L’annonce de la sortie de REmatrix et la lecture de ses spécifications ont plus que suscité cet intérêt. Qu’en est-il après tests et pratique ? Réponses.
Introducing Overloud REmatrix
Le logiciel est le résultat de la collaboration entre l’éditeur Overloud, déjà responsable des VKFX, BReverb 2, TH2, Mark Studio 2, et Spring Age, et qui a donc déjà œuvré dans le domaine de la réverbe, et de MoReVox, éditeur spécialisé dans la production d’échantillons, de boucles et de réponses impulsionnelles, cette dernière compétence étant ici particulièrement sollicitée, puisque la réverbe est principalement basée sur la convolution (les curieux ou lecteurs non familiers avec la convolution liront avec profit l’article signé Wolfen, spécialiste du sujet).

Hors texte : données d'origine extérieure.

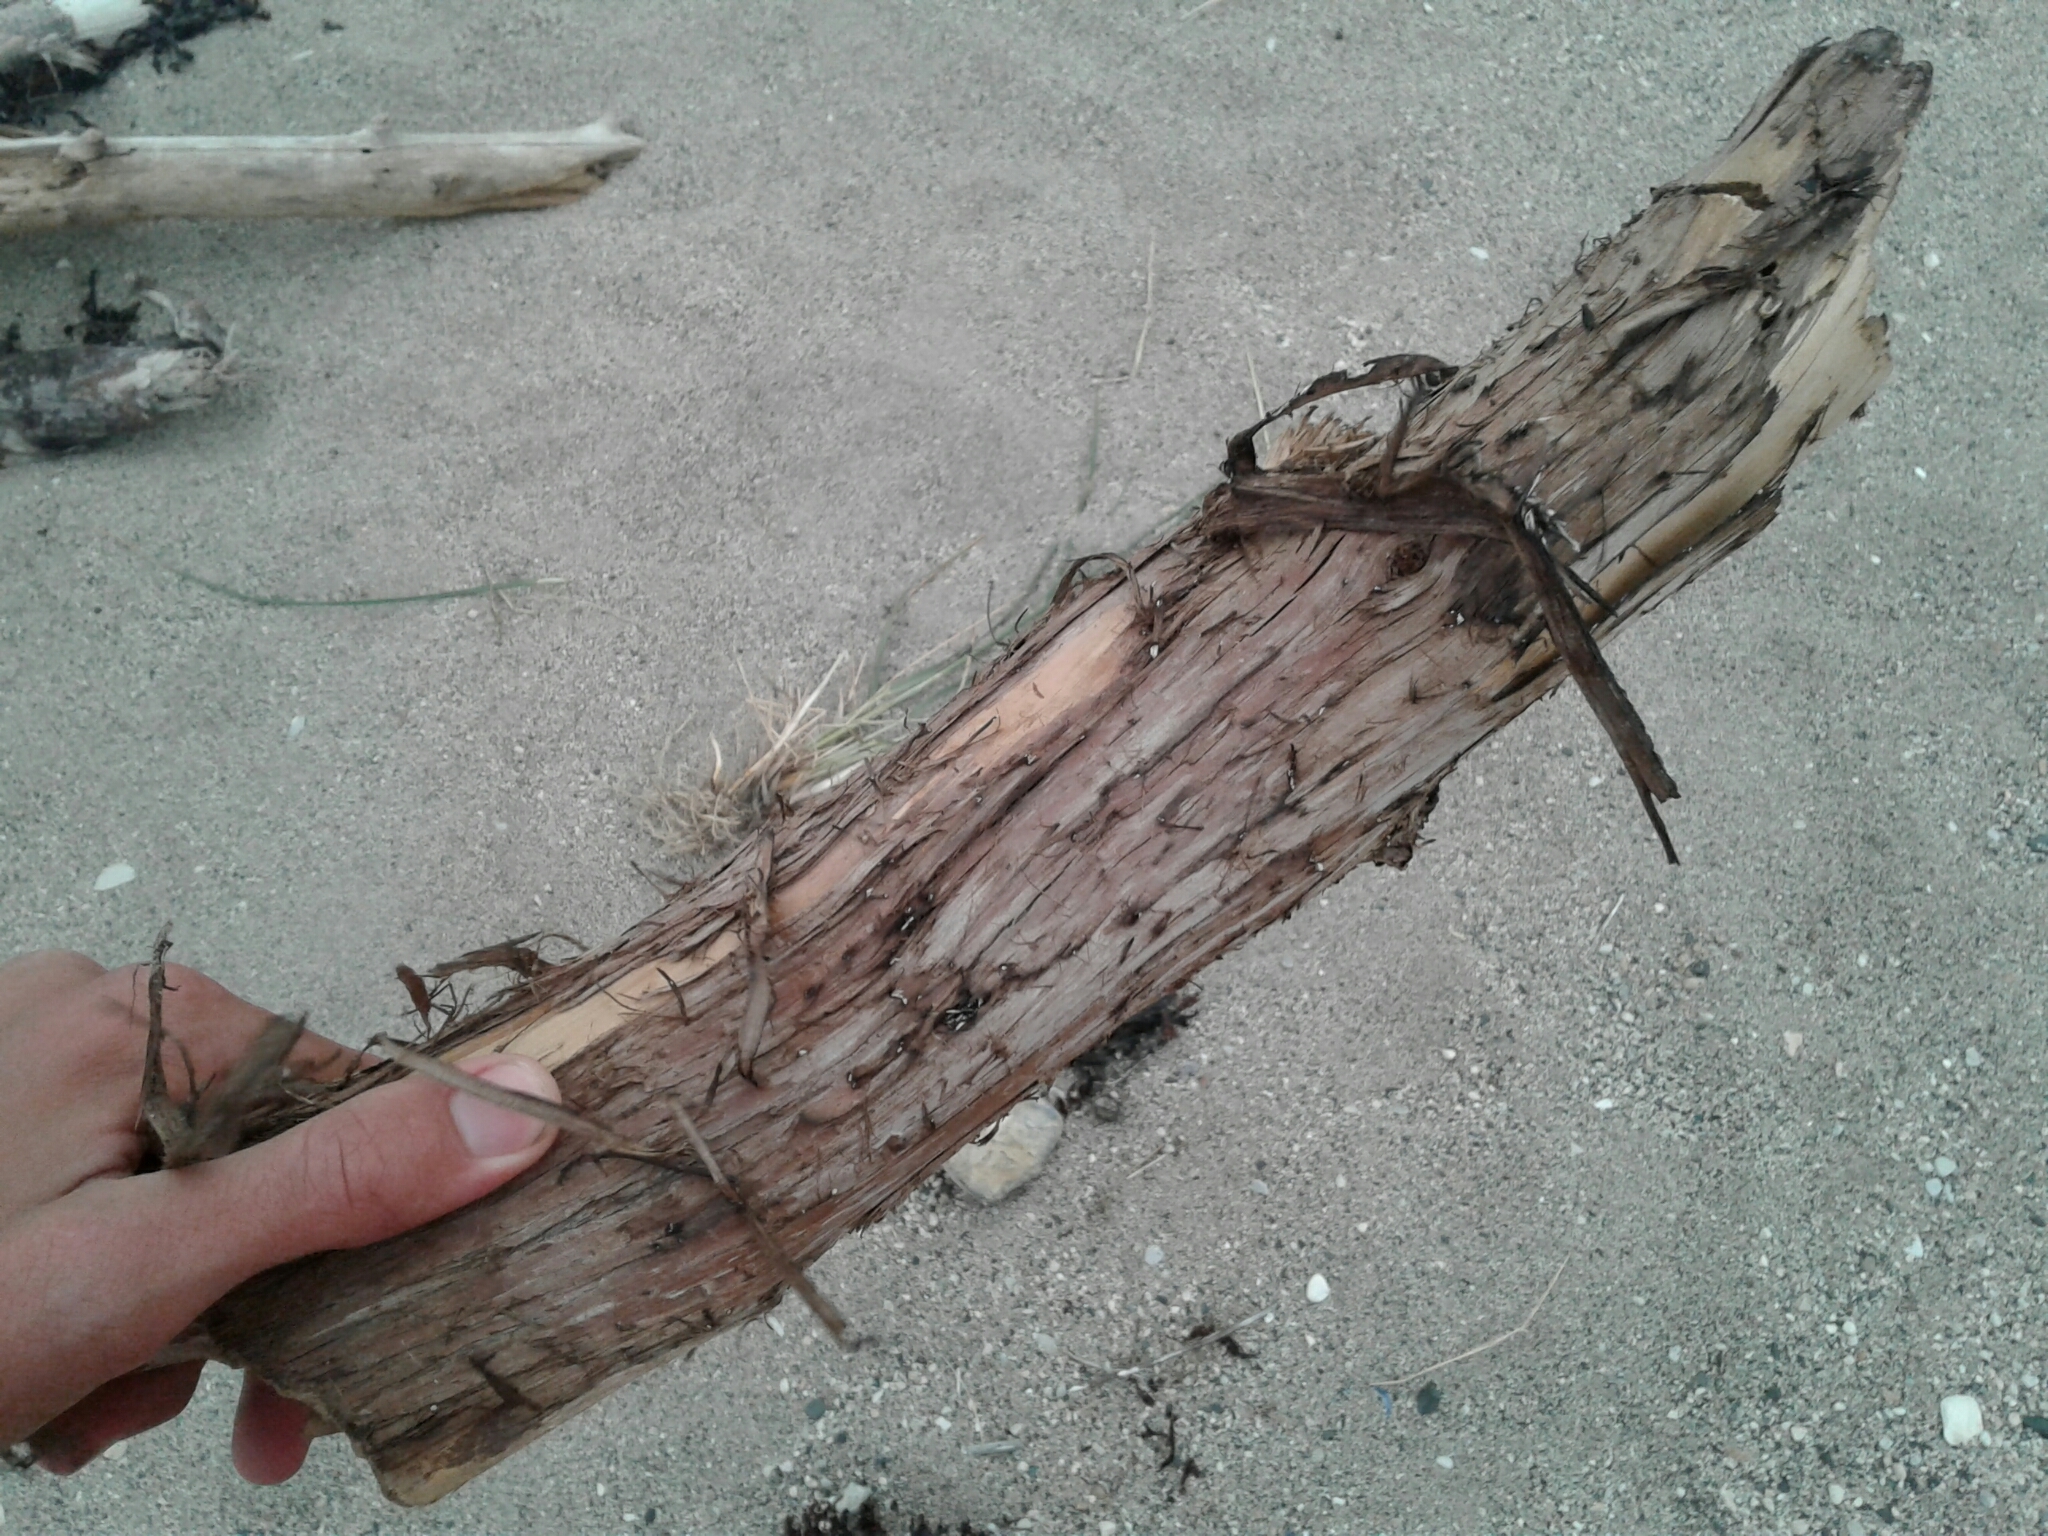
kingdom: Plantae
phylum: Tracheophyta
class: Pinopsida
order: Pinales
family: Cupressaceae
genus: Thuja
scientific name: Thuja occidentalis
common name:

REmatrix se présente sous la forme d’un plug-in aux formats AU, RTAS, VST et AAX (en versions 32 et 64 bits), et l’on dispose aussi d’une application autonome. Le logiciel est vendu 247 euros pendant une période dite d‘introduction, puis il passera à 299 euros, ce qui le place, a priori, dans une certaine catégorie d’outils, même si un prix élevé n’implique pas nécessairement une qualité en rapport (et vice versa). Il faut aussi prendre en compte que REmatrix peut être autorisé sur trois ordinateurs simultanément (via un numéro de série), ainsi que sur une clé USB, permettant ainsi de se trimballer avec sa réverbe partout (en prenant soin d’emmener les installeurs, bien entendu…). À l’heure où pour le même tarif (quand ce n’est pas plus), certains éditeurs n’offrent toujours qu’une seule autorisation sur une clé, le choix d’Overloud ne peut qu’être salué.
Du neuf par cinq
La principale originalité de la réverbe tient dans sa conception, puisqu’elle n’est pas constituée d’un seul moteur comme la plupart de ses consœurs à convolution, mais de cinq, chacun ayant une spécialisation. D’autre part, le chemin emprunté par l’audio, après le traitement via l’une, l’autre, n’importe quelle combinaison ou la totalité des cinq réponses impulsionnelles successives, passera par une suite de modifications supplémentaires sur lesquelles on reviendra.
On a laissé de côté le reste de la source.